- Task input:
::::
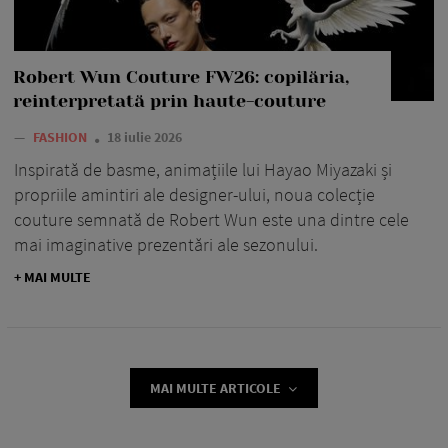
Robert Wun Couture FW26: copilăria,
reinterpretată prin haute-couture
—
FASHION
18 iulie 2026
Inspirată de basme, animațiile lui Hayao Miyazaki și
propriile amintiri ale designer-ului, noua colecție
couture semnată de Robert Wun este una dintre cele
mai imaginative prezentări ale sezonului.
+ MAI MULTE
MAI MULTE ARTICOLE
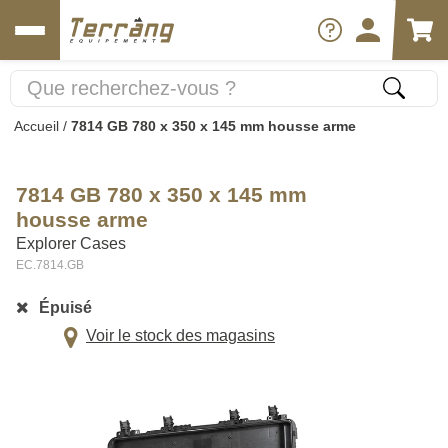
Accueil
/
7814 GB 780 x 350 x 145 mm housse arme
7814 GB 780 x 350 x 145 mm
housse arme
Explorer Cases
EC.7814.GB
Épuisé
Voir le stock des magasins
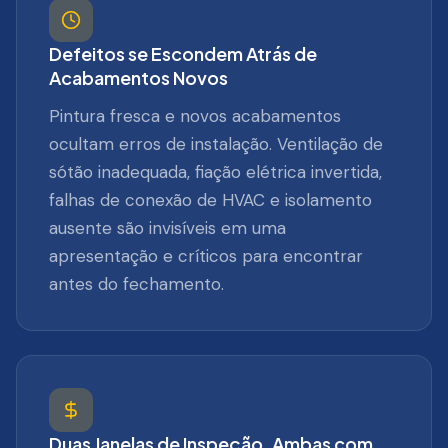
Defeitos se Escondem Atrás de
Acabamentos Novos
Pintura fresca e novos acabamentos
ocultam erros de instalação. Ventilação de
sótão inadequada, fiação elétrica invertida,
falhas de conexão de HVAC e isolamento
ausente são invisíveis em uma
apresentação e críticos para encontrar
antes do fechamento.
Duas Janelas de Inspeção, Ambas com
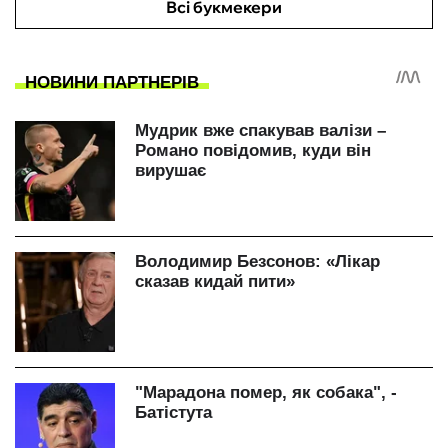
Всі букмекери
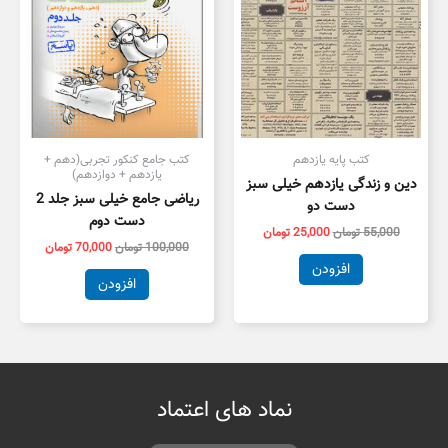
کتب پایه یازدهم
کتب جامع کنکور تجربی(دهم +
یازدهم + دوازدهم)
دین و زندگی یازدهم خیلی سبز
ریاضی جامع خیلی سبز جلد 2
دست دو
دست دوم
55,000
تومان
25,000
تومان
100,000
تومان
70,000
تومان
افزودن
افزودن
نماد های اعتماد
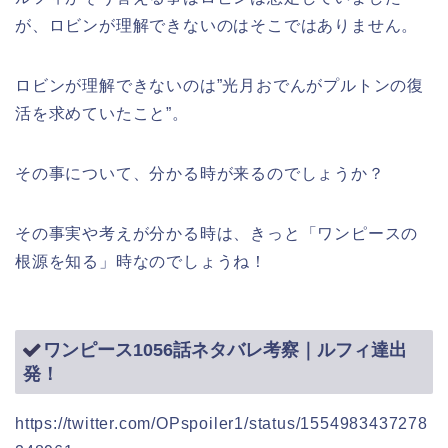
が、ロビンが理解できないのはそこではありません。
ロビンが理解できないのは”光月おでんがプルトンの復
活を求めていたこと”。
その事について、分かる時が来るのでしょうか？
その事実や考えが分かる時は、きっと「ワンピースの
根源を知る」時なのでしょうね！
ワンピース1056話ネタバレ考察｜ルフィ達出
発！
https://twitter.com/OPspoiler1/status/1554983437278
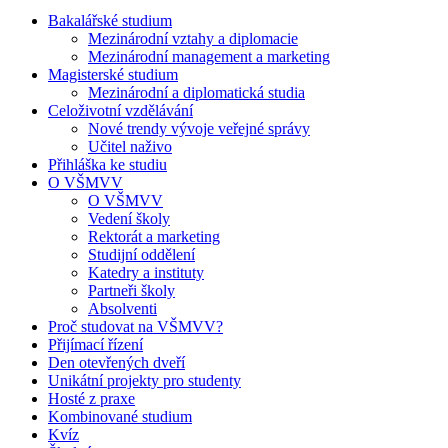
Bakalářské studium
Mezinárodní vztahy a diplomacie
Mezinárodní management a marketing
Magisterské studium
Mezinárodní a diplomatická studia
Celoživotní vzdělávání
Nové trendy vývoje veřejné správy
Učitel naživo
Přihláška ke studiu
O VŠMVV
O VŠMVV
Vedení školy
Rektorát a marketing
Studijní oddělení
Katedry a instituty
Partneři školy
Absolventi
Proč studovat na VŠMVV?
Přijímací řízení
Den otevřených dveří
Unikátní projekty pro studenty
Hosté z praxe
Kombinované studium
Kvíz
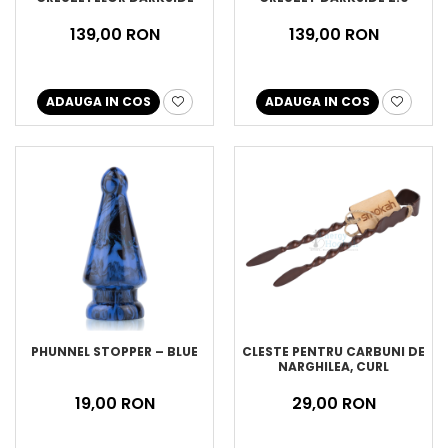
139,00 RON
139,00 RON
ADAUGA IN COS
ADAUGA IN COS
PHUNNEL STOPPER – BLUE
CLESTE PENTRU CARBUNI DE
NARGHILEA, CURL
19,00 RON
29,00 RON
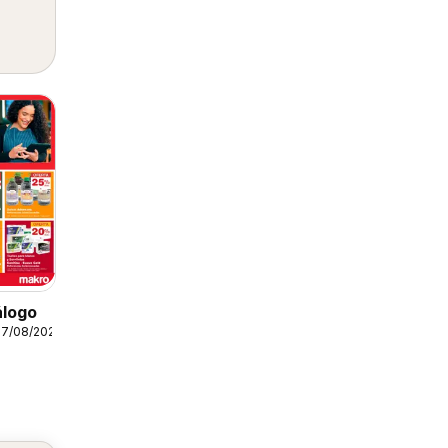
álogo
07/08/2026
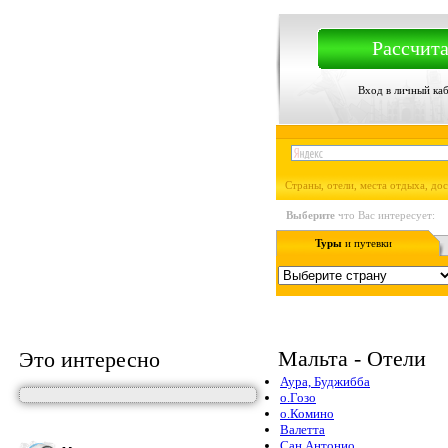
Рассчита
Вход в личный ка
Страны, отели, места отдыха, до
Выберите
что Вас интересует:
Туры
и путевки
Мальта - Отели
Это интересно
Аура, Буджибба
о.Гозо
о.Комино
Валетта
Сан Антонио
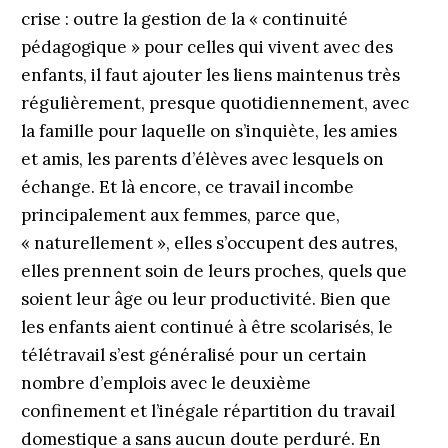
crise : outre la gestion de la « continuité
pédagogique » pour celles qui vivent avec des
enfants, il faut ajouter les liens maintenus très
régulièrement, presque quotidiennement, avec
la famille pour laquelle on s’inquiète, les amies
et amis, les parents d’élèves avec lesquels on
échange. Et là encore, ce travail incombe
principalement aux femmes, parce que,
« naturellement », elles s’occupent des autres,
elles prennent soin de leurs proches, quels que
soient leur âge ou leur productivité. Bien que
les enfants aient continué à être scolarisés, le
télétravail s’est généralisé pour un certain
nombre d’emplois avec le deuxième
confinement et l’inégale répartition du travail
domestique a sans aucun doute perduré. En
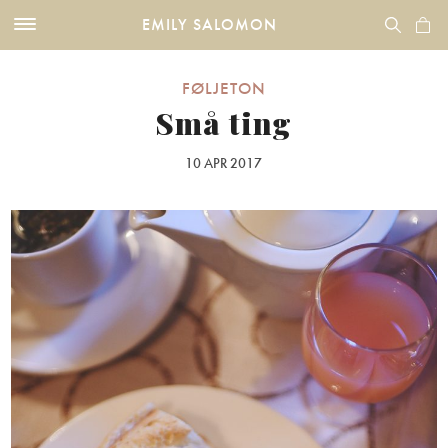
EMILY SALOMON
FØLJETON
Små ting
10 APR 2017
::::
- What is required: Write out the text from all twelve records line for line, with no changes, and leave the pictures out of your answer.

- Result:
Robert Wun Couture FW26: copilăria,
reinterpretată prin haute-couture
—
FASHION
18 iulie 2026
Inspirată de basme, animațiile lui Hayao Miyazaki și
propriile amintiri ale designer-ului, noua colecție
couture semnată de Robert Wun este una dintre cele
mai imaginative prezentări ale sezonului.
+ MAI MULTE
MAI MULTE ARTICOLE
Accueil
/
7814 GB 780 x 350 x 145 mm housse arme
7814 GB 780 x 350 x 145 mm
housse arme
Explorer Cases
EC.7814.GB
Épuisé
Voir le stock des magasins
Defeitos se Escondem Atrás de
Acabamentos Novos
Pintura fresca e novos acabamentos
ocultam erros de instalação. Ventilação de
sótão inadequada, fiação elétrica invertida,
falhas de conexão de HVAC e isolamento
ausente são invisíveis em uma
apresentação e críticos para encontrar
antes do fechamento.
Duas Janelas de Inspeção, Ambas com
Всі букмекери
کتب پایه یازدهم
کتب جامع کنکور تجربی(دهم +
یازدهم + دوازدهم)
دین و زندگی یازدهم خیلی سبز
ریاضی جامع خیلی سبز جلد 2
دست دو
دست دوم
55,000
تومان
25,000
تومان
100,000
تومان
70,000
تومان
افزودن
افزودن
نماد های اعتماد
が、ロビンが理解できないのはそこではありません。
ロビンが理解できないのは”光月おでんがプルトンの復
活を求めていたこと”。
その事について、分かる時が来るのでしょうか？
その事実や考えが分かる時は、きっと「ワンピースの
根源を知る」時なのでしょうね！
ワンピース1056話ネタバレ考察｜ルフィ達出
発！
https://twitter.com/OPspoiler1/status/1554983437278
Bakalářské studium
Mezinárodní vztahy a diplomacie
Mezinárodní management a marketing
Magisterské studium
Mezinárodní a diplomatická studia
Celoživotní vzdělávání
Nové trendy vývoje veřejné správy
Učitel naživo
Přihláška ke studiu
O VŠMVV
O VŠMVV
Vedení školy
Rektorát a marketing
Studijní oddělení
Katedry a instituty
Partneři školy
Absolventi
Proč studovat na VŠMVV?
Přijímací řízení
Den otevřených dveří
Unikátní projekty pro studenty
Hosté z praxe
Kombinované studium
Kvíz
139,00 RON
139,00 RON
ADAUGA IN COS
ADAUGA IN COS
PHUNNEL STOPPER – BLUE
CLESTE PENTRU CARBUNI DE
NARGHILEA, CURL
19,00 RON
29,00 RON
álogo
07/08/2026
Рассчита
Вход в личный ка
Страны, отели, места отдыха, до
Выберите
что Вас интересует:
Туры
и путевки
Мальта - Отели
Это интересно
Аура, Буджибба
о.Гозо
о.Комино
Валетта
Сан Антонио
crise : outre la gestion de la « continuité
pédagogique » pour celles qui vivent avec des
enfants, il faut ajouter les liens maintenus très
régulièrement, presque quotidiennement, avec
la famille pour laquelle on s’inquiète, les amies
et amis, les parents d’élèves avec lesquels on
échange. Et là encore, ce travail incombe
principalement aux femmes, parce que,
« naturellement », elles s’occupent des autres,
elles prennent soin de leurs proches, quels que
soient leur âge ou leur productivité. Bien que
les enfants aient continué à être scolarisés, le
télétravail s’est généralisé pour un certain
nombre d’emplois avec le deuxième
confinement et l’inégale répartition du travail
domestique a sans aucun doute perduré. En
EMILY SALOMON
FØLJETON
Små ting
10 APR 2017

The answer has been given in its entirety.